The San Juan Island school board -- confronted by a distrustful crowd -- remained steadfast and united in voting without dissent Jan. 11 to accept the resignation of principal Gary Pfleuger.
Citing confidentiality laws, members of the school board declined to discuss the principal's performance or its reasons for accepting his resignation in that public forum.
The board's decision followed an outpouring of community support, much of which was emotionally charged, for a principal who's proven widely popular during a two-plus-year tenure at the helm of the elementary school.
Surrounded by a standing-only-room crowd, board members sat mostly silent as a legion of faculty, parents and various islanders, as well as several students, voiced appreciation for the job that Pfleuger has done and for the atmosphere he's helped to create, and appealed for answers for the schism that prompted his recent resignation.
Alexis Carter said she was "heartbroken, sick and shocked" to hear that Pfleuger would be leaving the school.
Pfleuger, who six days earlier handed in a letter of resignation, said in an interview with The Journal that he chose, in large part, to resign over a "difference of opinion" between the board and himself regarding the "instructional leadership" of the school. He reminded the audience that the decision to resign was his own, and asked that the decision be respected.
He will remain principal until the end of the school year.
Hired in 2008, Pfleuger, a school administrator for 21 years and teacher for 10, was principal of Salmon Middle School in Salmon, Idaho, before joining San Juan Island School District. He succeeded Jodi Metzger, who took over the elementary school reigns in 2004.
Though hesitant to speak in front of a crowd, Sarah Galt said she felt compelled to broadcast her concerns.
"I'm feeling extremely stressed out if you think you'll find someone better than Gary," Galt said. "Our kids will be at a loss without him."
Others encouraged the board to reject Pfleuger's resignation.
"This would be a mistake," Patricia Gislason said. "Can't we rethink this?"
Elementary student Brian Fleming, a 5th-grader, was mostly confused and angry.
"I have no idea why you're doing this and it's making me very mad," Brian told the board.
School board President David McCauley acknowledged the "disappointment" and "disillusionment" that many may have over Pfleuger's pending departure and the process that led to it. He said it will be incumbent on the board to maintain or win back the community's "trust" in the process of searching for a new principal.

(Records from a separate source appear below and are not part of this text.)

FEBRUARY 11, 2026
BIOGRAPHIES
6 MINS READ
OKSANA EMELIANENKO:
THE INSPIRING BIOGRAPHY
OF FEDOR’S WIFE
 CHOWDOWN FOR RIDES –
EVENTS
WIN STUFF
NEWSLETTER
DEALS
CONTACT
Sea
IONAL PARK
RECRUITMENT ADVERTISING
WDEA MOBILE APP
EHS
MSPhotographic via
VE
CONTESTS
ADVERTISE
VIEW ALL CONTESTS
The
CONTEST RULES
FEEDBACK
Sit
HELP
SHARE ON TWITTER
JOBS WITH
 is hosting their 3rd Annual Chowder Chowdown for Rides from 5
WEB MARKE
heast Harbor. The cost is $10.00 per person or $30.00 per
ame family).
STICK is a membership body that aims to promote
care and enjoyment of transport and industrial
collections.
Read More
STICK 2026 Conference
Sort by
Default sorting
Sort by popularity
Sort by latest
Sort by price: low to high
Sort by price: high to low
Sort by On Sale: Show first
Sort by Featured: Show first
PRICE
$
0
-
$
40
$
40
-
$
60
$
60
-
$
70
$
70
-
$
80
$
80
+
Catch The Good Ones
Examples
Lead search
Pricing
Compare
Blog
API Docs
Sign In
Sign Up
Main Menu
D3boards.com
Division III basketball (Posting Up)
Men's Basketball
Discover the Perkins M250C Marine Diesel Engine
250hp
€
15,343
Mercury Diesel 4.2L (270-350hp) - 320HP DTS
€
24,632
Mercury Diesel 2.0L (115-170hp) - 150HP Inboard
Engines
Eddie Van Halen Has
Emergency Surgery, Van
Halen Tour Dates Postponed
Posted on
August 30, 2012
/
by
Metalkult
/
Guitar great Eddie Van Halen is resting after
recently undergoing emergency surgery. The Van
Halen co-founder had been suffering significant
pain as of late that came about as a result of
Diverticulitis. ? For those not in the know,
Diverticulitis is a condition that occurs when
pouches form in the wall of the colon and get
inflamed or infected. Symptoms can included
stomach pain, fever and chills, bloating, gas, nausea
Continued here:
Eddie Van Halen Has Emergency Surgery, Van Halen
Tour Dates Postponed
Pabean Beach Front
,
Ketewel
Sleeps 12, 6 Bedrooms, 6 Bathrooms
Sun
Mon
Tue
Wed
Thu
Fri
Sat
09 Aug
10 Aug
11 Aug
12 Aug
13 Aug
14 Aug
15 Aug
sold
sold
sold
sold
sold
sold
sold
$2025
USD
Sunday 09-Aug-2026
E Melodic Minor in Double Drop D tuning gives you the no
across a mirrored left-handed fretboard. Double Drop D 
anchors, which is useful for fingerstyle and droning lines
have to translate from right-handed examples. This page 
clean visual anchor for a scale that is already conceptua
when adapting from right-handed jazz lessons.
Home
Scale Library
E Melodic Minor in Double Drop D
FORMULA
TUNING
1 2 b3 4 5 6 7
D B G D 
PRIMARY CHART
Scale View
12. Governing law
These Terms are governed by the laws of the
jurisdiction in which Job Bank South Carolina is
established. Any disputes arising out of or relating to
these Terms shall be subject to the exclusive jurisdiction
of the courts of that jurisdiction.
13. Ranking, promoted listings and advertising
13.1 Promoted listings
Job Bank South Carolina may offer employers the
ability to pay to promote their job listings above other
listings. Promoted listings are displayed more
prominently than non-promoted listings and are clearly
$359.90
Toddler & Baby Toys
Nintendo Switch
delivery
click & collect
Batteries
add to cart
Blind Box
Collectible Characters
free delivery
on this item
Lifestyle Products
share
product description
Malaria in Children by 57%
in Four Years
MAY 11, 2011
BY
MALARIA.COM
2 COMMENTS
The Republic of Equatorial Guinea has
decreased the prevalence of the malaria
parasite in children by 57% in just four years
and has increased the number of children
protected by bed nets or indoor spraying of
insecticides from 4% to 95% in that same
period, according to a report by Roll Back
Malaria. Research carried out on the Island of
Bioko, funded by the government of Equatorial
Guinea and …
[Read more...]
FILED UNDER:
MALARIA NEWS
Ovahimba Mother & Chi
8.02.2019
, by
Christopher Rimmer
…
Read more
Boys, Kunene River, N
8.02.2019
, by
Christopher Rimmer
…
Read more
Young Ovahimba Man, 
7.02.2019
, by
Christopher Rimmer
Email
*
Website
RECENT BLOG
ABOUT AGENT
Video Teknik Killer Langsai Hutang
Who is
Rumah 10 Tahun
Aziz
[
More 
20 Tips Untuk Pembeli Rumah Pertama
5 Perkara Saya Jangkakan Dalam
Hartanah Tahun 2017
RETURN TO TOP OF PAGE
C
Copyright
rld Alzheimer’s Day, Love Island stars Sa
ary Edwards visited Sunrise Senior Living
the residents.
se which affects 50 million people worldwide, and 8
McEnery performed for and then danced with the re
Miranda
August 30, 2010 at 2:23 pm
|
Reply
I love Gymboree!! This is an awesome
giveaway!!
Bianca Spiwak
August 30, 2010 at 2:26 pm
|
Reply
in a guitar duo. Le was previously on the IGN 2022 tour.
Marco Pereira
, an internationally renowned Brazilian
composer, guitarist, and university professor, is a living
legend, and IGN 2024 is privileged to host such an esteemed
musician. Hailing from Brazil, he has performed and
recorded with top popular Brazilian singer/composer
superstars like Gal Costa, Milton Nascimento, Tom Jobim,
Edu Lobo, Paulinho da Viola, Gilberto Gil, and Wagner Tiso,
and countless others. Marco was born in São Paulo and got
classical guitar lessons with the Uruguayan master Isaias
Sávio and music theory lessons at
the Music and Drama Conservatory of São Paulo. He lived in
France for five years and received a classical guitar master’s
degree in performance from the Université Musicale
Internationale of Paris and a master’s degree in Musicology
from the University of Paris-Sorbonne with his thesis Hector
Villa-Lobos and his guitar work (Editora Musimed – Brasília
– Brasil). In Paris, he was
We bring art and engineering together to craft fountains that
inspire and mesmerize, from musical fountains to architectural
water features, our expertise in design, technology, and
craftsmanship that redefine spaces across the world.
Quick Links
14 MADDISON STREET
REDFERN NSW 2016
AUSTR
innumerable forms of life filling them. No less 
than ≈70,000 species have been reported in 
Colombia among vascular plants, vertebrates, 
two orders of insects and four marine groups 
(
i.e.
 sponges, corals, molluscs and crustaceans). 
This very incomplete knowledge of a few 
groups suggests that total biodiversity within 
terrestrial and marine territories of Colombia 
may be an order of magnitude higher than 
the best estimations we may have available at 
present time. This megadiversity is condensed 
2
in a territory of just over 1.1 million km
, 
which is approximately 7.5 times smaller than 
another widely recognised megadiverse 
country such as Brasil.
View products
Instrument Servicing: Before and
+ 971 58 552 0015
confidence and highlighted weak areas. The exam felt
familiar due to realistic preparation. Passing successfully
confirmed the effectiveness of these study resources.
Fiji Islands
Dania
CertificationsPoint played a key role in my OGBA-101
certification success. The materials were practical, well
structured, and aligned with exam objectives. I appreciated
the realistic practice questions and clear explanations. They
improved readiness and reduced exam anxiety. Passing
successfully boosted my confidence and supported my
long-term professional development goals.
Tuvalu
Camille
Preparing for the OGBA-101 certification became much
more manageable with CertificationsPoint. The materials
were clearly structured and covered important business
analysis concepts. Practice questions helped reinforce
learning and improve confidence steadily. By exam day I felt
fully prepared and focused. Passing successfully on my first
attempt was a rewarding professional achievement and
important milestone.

McCauley added the process of finding a replacement will be as transparent and as "inclusive" as of those in the past, and that the district will strive to make that upcoming process even "more visible" -- through the use perhaps of social media as well as e-mail updates -- because of the discord.
Details of the upcoming search are expected to be discussed by the board at its Jan. 26 meeting.
Still, some contend the that priorities the board may have for the leadership of the school may be at odds with those of the community and of the faculty.
"My concern is about the future," Michael Biggers of the elementary school said. "It's quite evident with what's happened that what you think is most important is not what we think is most important, and there it is."